Tuesday 30 July 2013

Steve "Silk" Hurley 'Jack Your Body'

Chart Peak: 1 [2 weeks]

YouTube
Charted at No. 18 on 6th January, had sped to No.1 by 20th January where it stayed for 2 weeks.
A minimal note for a minimal track, but it hardly captures the impact this track must have had when it arrived at the top of the chart - the impact surely heightened by the fact that it knocked off 'Reet Petite' of all things. There can scarcely ever have been a greater contrast between consecutive Number One singles: The Prodigy deposing Robson & Jerome just under a year decade later maybe just about beats this. It was the first time house music had topped the UK chart and surely the most sample-based chart-topper to date. Mind you, if anything it looks even more impressive that the single entered the chart as high as the Top 20, since it can't have had much daytime radio play at first. I do remember hearing it on the radio, but that would have been on Capital, a relatively switched-on station in those days, and I'm sure it only forced its way onto the radio because it had been so popular. I wonder whether it's a coincidence that this is one of the tracks dropped from the CD version of the album, since it was obviously a bigger hit than many of the tracks that did cross over, or whether somebody thought the more upmarket potential buyers of a Compact Disc in 1987 wouldn't have been so keen on this one.

It must have been quite a culture shock when it first appeared on TotP - in video form of course, I don't think it really lends itself to live performance - because even this truncated radio edit is so basic and elemental. There's very little instrumentation, just the bubbling bassline (which I now know is the work of a Roland 303, not that I'd have any concept of that at the time), the lead line played on that higher keyboard that only distantly resembles a piano and the relentless beat. The vocal is similarly limited, consisting mostly of snippets from the three-word title phrase, repeated and looped in various ways. Admittedly, this would partly be the result of the limited capacity of samplers in those days, but there is something very bold about the single too, almost as if it's brazenly saying this is all you need to dance to, and anything else would be extraneous. Coincidentally, although I'd thought of that sentence some hours ago, just as I was typing it 'Teenage Kicks' by the Undertones came on, a very different record which John Peel famously said nothing need be subtracted from or added to. In another coincidence, my wife and I were discussing the early work of avant-garde composer Steve Reich, who was manipulating brief vocal clips into all sort of shapes twenty years earlier. It's unlikely that this was an influence on the Chicago House scene, or that any significant proportion of the people who bought this record in 1987 have ever heard of Steve Reich, but it's an interesting comparison and a lesson that different types of music have more in common than it might superficially appear.

Because I was only a child when this single charted, and have never had much understanding of club culture, I don't know much about how this plays out in the history of its subculture, and how original or distinctive it might have seemed when first heard in the clubs.
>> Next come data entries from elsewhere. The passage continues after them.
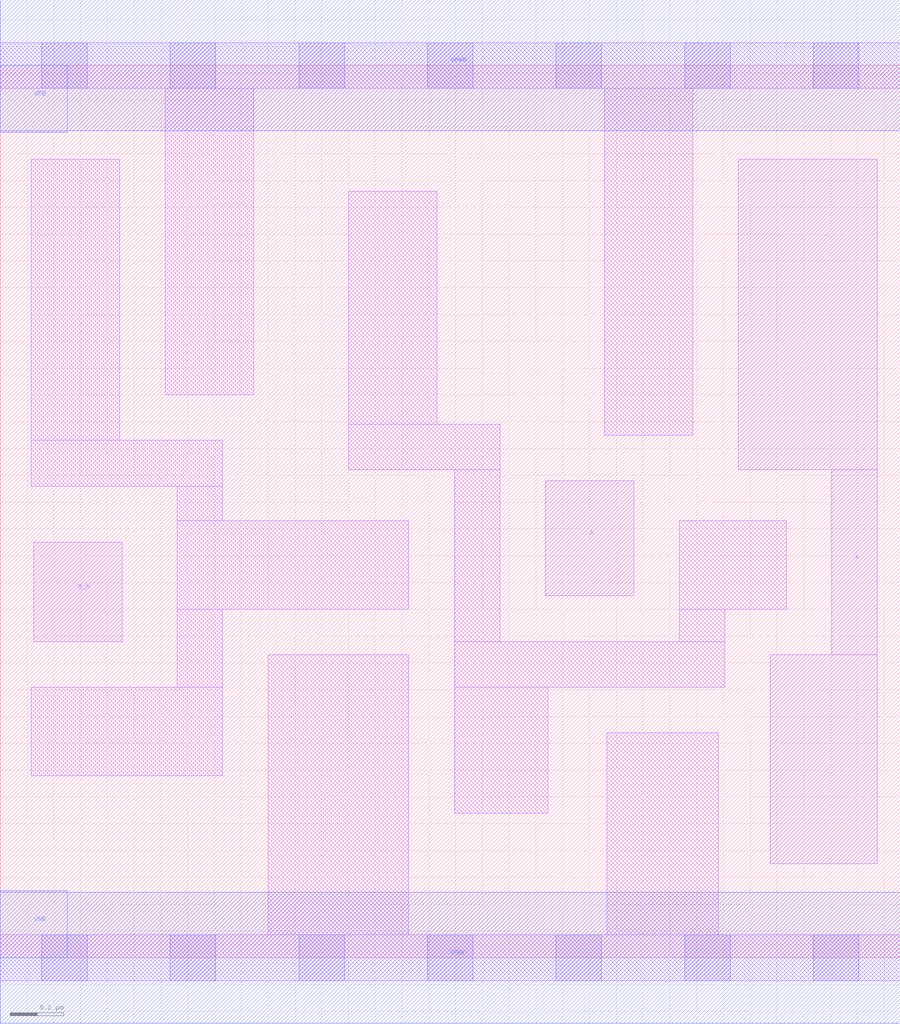
<source format=lef>
# Copyright 2020 The SkyWater PDK Authors
#
# Licensed under the Apache License, Version 2.0 (the "License");
# you may not use this file except in compliance with the License.
# You may obtain a copy of the License at
#
#     https://www.apache.org/licenses/LICENSE-2.0
#
# Unless required by applicable law or agreed to in writing, software
# distributed under the License is distributed on an "AS IS" BASIS,
# WITHOUT WARRANTIES OR CONDITIONS OF ANY KIND, either express or implied.
# See the License for the specific language governing permissions and
# limitations under the License.
#
# SPDX-License-Identifier: Apache-2.0

VERSION 5.5 ;
NAMESCASESENSITIVE ON ;
BUSBITCHARS "[]" ;
DIVIDERCHAR "/" ;
MACRO sky130_fd_sc_hs__or2b_1
  CLASS CORE ;
  SOURCE USER ;
  ORIGIN  0.000000  0.000000 ;
  SIZE  3.360000 BY  3.330000 ;
  SYMMETRY X Y ;
  SITE unit ;
  PIN A
    ANTENNAGATEAREA  0.233000 ;
    DIRECTION INPUT ;
    USE SIGNAL ;
    PORT
      LAYER li1 ;
        RECT 2.035000 1.350000 2.365000 1.780000 ;
    END
  END A
  PIN B_N
    ANTENNAGATEAREA  0.208000 ;
    DIRECTION INPUT ;
    USE SIGNAL ;
    PORT
      LAYER li1 ;
        RECT 0.125000 1.180000 0.455000 1.550000 ;
    END
  END B_N
  PIN X
    ANTENNADIFFAREA  0.541300 ;
    DIRECTION OUTPUT ;
    USE SIGNAL ;
    PORT
      LAYER li1 ;
        RECT 2.755000 1.820000 3.275000 2.980000 ;
        RECT 2.875000 0.350000 3.275000 1.130000 ;
        RECT 3.105000 1.130000 3.275000 1.820000 ;
    END
  END X
  PIN VGND
    DIRECTION INOUT ;
    USE GROUND ;
    PORT
      LAYER met1 ;
        RECT 0.000000 -0.245000 3.360000 0.245000 ;
    END
  END VGND
  PIN VNB
    DIRECTION INOUT ;
    USE GROUND ;
    PORT
      LAYER met1 ;
        RECT 0.000000 0.000000 0.250000 0.250000 ;
    END
  END VNB
  PIN VPB
    DIRECTION INOUT ;
    USE POWER ;
    PORT
      LAYER met1 ;
        RECT 0.000000 3.080000 0.250000 3.330000 ;
    END
  END VPB
  PIN VPWR
    DIRECTION INOUT ;
    USE POWER ;
    PORT
      LAYER met1 ;
        RECT 0.000000 3.085000 3.360000 3.575000 ;
    END
  END VPWR
  OBS
    LAYER li1 ;
      RECT 0.000000 -0.085000 3.360000 0.085000 ;
      RECT 0.000000  3.245000 3.360000 3.415000 ;
      RECT 0.115000  0.680000 0.830000 1.010000 ;
      RECT 0.115000  1.760000 0.830000 1.930000 ;
      RECT 0.115000  1.930000 0.445000 2.980000 ;
      RECT 0.615000  2.100000 0.945000 3.245000 ;
      RECT 0.660000  1.010000 0.830000 1.300000 ;
      RECT 0.660000  1.300000 1.525000 1.630000 ;
      RECT 0.660000  1.630000 0.830000 1.760000 ;
      RECT 1.000000  0.085000 1.525000 1.130000 ;
      RECT 1.300000  1.820000 1.865000 1.990000 ;
      RECT 1.300000  1.990000 1.630000 2.860000 ;
      RECT 1.695000  0.540000 2.045000 1.010000 ;
      RECT 1.695000  1.010000 2.705000 1.180000 ;
      RECT 1.695000  1.180000 1.865000 1.820000 ;
      RECT 2.255000  1.950000 2.585000 3.245000 ;
      RECT 2.265000  0.085000 2.680000 0.840000 ;
      RECT 2.535000  1.180000 2.705000 1.300000 ;
      RECT 2.535000  1.300000 2.935000 1.630000 ;
    LAYER mcon ;
      RECT 0.155000 -0.085000 0.325000 0.085000 ;
      RECT 0.155000  3.245000 0.325000 3.415000 ;
      RECT 0.635000 -0.085000 0.805000 0.085000 ;
      RECT 0.635000  3.245000 0.805000 3.415000 ;
      RECT 1.115000 -0.085000 1.285000 0.085000 ;
      RECT 1.115000  3.245000 1.285000 3.415000 ;
      RECT 1.595000 -0.085000 1.765000 0.085000 ;
      RECT 1.595000  3.245000 1.765000 3.415000 ;
      RECT 2.075000 -0.085000 2.245000 0.085000 ;
      RECT 2.075000  3.245000 2.245000 3.415000 ;
      RECT 2.555000 -0.085000 2.725000 0.085000 ;
      RECT 2.555000  3.245000 2.725000 3.415000 ;
      RECT 3.035000 -0.085000 3.205000 0.085000 ;
      RECT 3.035000  3.245000 3.205000 3.415000 ;
  END
END sky130_fd_sc_hs__or2b_1

</source>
But I do know it was important in taking the sound overground, and soon enough it was everywhere, variations of this becoming the standard sound of dance-pop for a few years at least. Even the former jazz band Matt Bianco were soon at it with the pastiche 'Wap Bam Boogie' in 1988, whilst Les Rhythmes Digitales made a much later explicit homage with 'Jacques Your Body (Make Me Sweat)'; Stuart Price went on to produce crowd-pleasing acts like Take That and the Killers, how mainstream can you get? You can hear traces of this in the early Stock Aitken Waterman sound too, and SAW staffers Harding and Curnow were responsible for remixing Chic's disco classic into 'Jack Le Freak'. Of course it also went on to pave the way for one of my favourite Number Ones of all time, 'Pump Up The Volume', so it'd deserve my gratitude even if I didn't enjoy it in itself. But the track's won me over as an adult, even though I tend to have a hard time with very repetitive music and songs that lack strong melodic content. Perhaps there's something in how elemental this is that cuts to the quick and impresses me - but I can tell you that the reason why I rated this deposing 'Reet Petite' as less dramatic than the Prodigy deposing Robson & Jerome in that first paragraph is because that was a much bigger variation in quality as well as style.

There is a funny little postscript to this story, though you may already know this. It later emerged that this single shouldn't have been a Number One at all, because the 12" version which accounted for a majority of the sales was actually slightly longer than chart rules permitted. It was recognised as a genuine mistake though and the published chart was allowed to stand. At least nobody missed out on topping the chart because of it; it would just have been an extra week each for 'Reet Petite' and for 'I Knew You Were Waiting (For Me)', the latter of which officially took over the following week and fortunately doesn't show up here. If I can squeeze in one more coincidence, that was another song John Peel said something memorable about.